* **Dataset entries**:
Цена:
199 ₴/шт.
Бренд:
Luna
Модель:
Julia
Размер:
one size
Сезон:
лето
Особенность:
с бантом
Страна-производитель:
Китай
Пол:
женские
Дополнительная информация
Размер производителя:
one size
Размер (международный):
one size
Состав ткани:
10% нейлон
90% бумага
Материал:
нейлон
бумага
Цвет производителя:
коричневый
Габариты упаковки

--

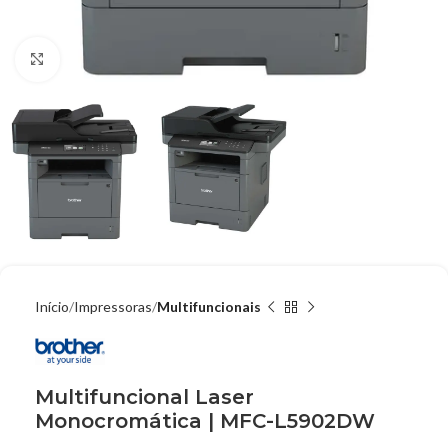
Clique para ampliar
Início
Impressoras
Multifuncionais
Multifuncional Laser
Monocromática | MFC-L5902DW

* **WHAT IS EXPECTED**:
Rewrite everything from "Clique para ampliar" down to "Monocromática | MFC-L5902DW", putting "Multifuncional Jato de Tinta" in place of "Multifuncional Laser" and leaving the rest unchanged.

* **TASK OUTPUT**:
Clique para ampliar
Início
Impressoras
Multifuncionais
Multifuncional Jato de Tinta
Monocromática | MFC-L5902DW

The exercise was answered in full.